Opiniones
Qué fácil es ver la paja en el ojo ajeno y no la viga en el propio o en el del más próximo a uno, parafraseando un antiguo dicho tan ajustado a los tiempos que vivimos. Es que la impostada diatriba hacia los funcionarios corruptos, es muy común escucharla en boca de los que corrompen o de muchos del común que -en la escala en que se encuentran- hacen de la evasión o de la búsqueda de favores pagos una práctica habitual. Al igual que las quejas por el gasto social del Estado, en lo que no se es beneficiario directo.
Cuando esas posturas apuntan a los más desposeídos, cuando cínicamente se los estigmatiza en “cruzadas” de pretendidos bienpensantes de clases acomodadas, sin registrar el nivel extremo de necesidad y siempre cortando el hilo por lo más fino, es indispensable llamar las cosas por su nombre e ilustrar con nombres propios para no hacerles el juego en la confusión que pretenden generar.
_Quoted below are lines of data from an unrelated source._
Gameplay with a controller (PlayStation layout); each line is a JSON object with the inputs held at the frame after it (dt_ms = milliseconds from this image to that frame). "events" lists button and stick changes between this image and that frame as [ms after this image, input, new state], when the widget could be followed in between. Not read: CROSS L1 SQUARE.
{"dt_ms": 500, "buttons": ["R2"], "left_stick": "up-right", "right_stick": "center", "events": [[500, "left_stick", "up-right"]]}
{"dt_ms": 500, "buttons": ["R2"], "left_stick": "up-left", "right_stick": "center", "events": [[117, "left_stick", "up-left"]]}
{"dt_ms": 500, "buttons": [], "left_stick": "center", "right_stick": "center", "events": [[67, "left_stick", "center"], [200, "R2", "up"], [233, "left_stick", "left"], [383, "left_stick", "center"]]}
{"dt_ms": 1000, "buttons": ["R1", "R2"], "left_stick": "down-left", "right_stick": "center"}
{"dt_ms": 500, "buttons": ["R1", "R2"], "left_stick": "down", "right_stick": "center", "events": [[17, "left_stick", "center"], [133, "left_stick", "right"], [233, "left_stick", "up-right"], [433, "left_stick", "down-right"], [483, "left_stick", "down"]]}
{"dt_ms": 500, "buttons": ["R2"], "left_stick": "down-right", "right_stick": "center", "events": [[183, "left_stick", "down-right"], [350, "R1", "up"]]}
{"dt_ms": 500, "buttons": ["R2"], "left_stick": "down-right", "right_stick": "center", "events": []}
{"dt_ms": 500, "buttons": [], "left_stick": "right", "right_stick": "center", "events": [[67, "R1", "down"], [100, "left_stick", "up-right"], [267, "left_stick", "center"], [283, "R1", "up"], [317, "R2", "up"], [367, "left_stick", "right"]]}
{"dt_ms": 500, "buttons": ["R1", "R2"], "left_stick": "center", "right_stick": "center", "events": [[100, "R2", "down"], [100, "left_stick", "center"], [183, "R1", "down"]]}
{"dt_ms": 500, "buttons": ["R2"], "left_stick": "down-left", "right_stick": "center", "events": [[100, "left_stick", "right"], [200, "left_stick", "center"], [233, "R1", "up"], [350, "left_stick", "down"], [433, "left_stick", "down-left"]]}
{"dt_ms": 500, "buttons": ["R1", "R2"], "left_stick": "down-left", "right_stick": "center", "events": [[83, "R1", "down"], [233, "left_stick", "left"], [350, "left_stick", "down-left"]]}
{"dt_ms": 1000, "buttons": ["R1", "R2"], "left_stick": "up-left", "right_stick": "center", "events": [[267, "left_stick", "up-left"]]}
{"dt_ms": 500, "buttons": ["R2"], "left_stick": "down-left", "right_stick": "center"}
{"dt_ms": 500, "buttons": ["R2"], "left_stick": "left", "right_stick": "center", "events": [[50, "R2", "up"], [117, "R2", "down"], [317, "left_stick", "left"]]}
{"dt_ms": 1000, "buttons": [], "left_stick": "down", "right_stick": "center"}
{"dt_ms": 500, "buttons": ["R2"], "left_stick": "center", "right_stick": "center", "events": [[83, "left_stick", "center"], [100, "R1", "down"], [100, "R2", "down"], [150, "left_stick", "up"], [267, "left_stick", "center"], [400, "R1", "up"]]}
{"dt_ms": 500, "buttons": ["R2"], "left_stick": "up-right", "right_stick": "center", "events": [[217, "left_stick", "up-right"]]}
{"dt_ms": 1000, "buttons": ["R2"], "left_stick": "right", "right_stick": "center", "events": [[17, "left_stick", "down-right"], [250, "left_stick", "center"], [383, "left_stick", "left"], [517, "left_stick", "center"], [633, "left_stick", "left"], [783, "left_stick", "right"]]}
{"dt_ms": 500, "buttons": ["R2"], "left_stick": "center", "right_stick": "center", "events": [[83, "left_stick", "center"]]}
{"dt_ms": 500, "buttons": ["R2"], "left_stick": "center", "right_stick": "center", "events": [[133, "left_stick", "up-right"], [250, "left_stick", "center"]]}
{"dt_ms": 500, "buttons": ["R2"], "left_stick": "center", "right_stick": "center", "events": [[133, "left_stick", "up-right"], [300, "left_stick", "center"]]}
En los albores del siglo XX el conservadurismo como el liberalismo que era su fuente prodigaban un individualismo a ultranza, adueñados de un Estado a su servicio protector de la tradición -diseñada por las elites-, de la familia -oligárquica- y de la propiedad privada -concentrada en pocas manos-; definían un país para pocos, que dejaba en sus confines al resto de los habitantes y a las clases populares incluso por fuera de sus márgenes.
Un contexto en el cual no se concebían sujetos sociales, en tanto entidades asociativas colectivas con proyectos e ideales comunes -salvo las que determinaban aquella estratificación inexorable- y que pudieran convertirse en actores sociales con capacidad de incidir en su propio destino o en el de la sociedad en su conjunto.
El gremialismo incipiente con frecuencia sin constituirse efectivamente en sindicatos intentaba abrirse paso en ese pequeño escenario montado en la Argentina, aunque mal podía erigirse en esa condición cuando el asociativismo obrero era criminalizado y, mucho más, sus acciones reivindicativas.